Thanks, Nick, that was a vast, vast improvement over the linear
interpolation I've been using.
You're right, I did have timestamps, so I used -cipolate- on x(t) and y(t).
I'm going to play around with polar coordinates as well.
On Wed, Feb 4, 2009 at 9:47 AM, Nick Cox <[email protected]> wrote:
>
> Mata has cubic spline interpolation.
>
> A cubic interpolation routine is available as -cipolate- on SSC.
>
> You say you have x, y; I wonder if you also have time or some
> equivalent, say t. My instinct is that it might be easier to interpolate
> in terms of x = x(t) and y = y(t) rather than y = y(x) or x = x(y), but
> I'm not sure where that instinct comes from. I'm probably guessing by
> analogy with smoothing directions on the circle where a direction can
> quite naturally flip smoothly from (in compass terms) just W of N to
> just E of N and a good smoothing method has to respect that. One good
> solution is to decouple the smoothing into smmothing of sine and cosine
> and then take the arctangent.
>
> That leads laterally into mentioning that working with polar coordinates
> may make just as much sense.
>
> Nick
> [email protected]
>
> Dan Weitzenfeld
>
> I have data consisting of X,Y coordinates of a moving object, sampled
> at an unfortunately low sampling rate. I'm therefore trying to
> approximate location in the intervals between sampling points using
> some combination of interpolation and smoothing or splining.

Material provided.
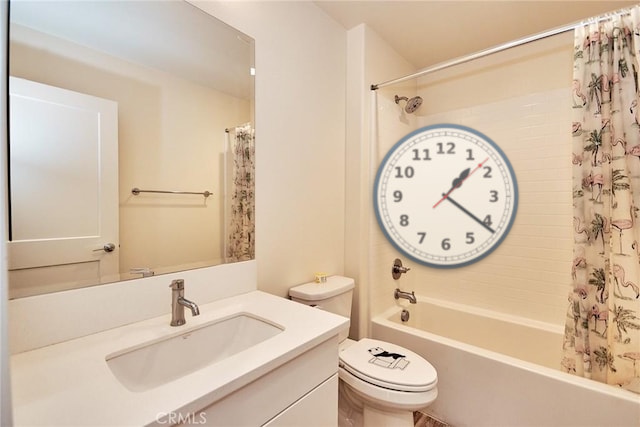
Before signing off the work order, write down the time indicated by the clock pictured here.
1:21:08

Job.
Reproduce verbatim the stretch of the email on interpolating coordinates from "I'm going to" through "cubic spline interpolation.".

Response to this task.
I'm going to play around with polar coordinates as well.
On Wed, Feb 4, 2009 at 9:47 AM, Nick Cox <[email protected]> wrote:
>
> Mata has cubic spline interpolation.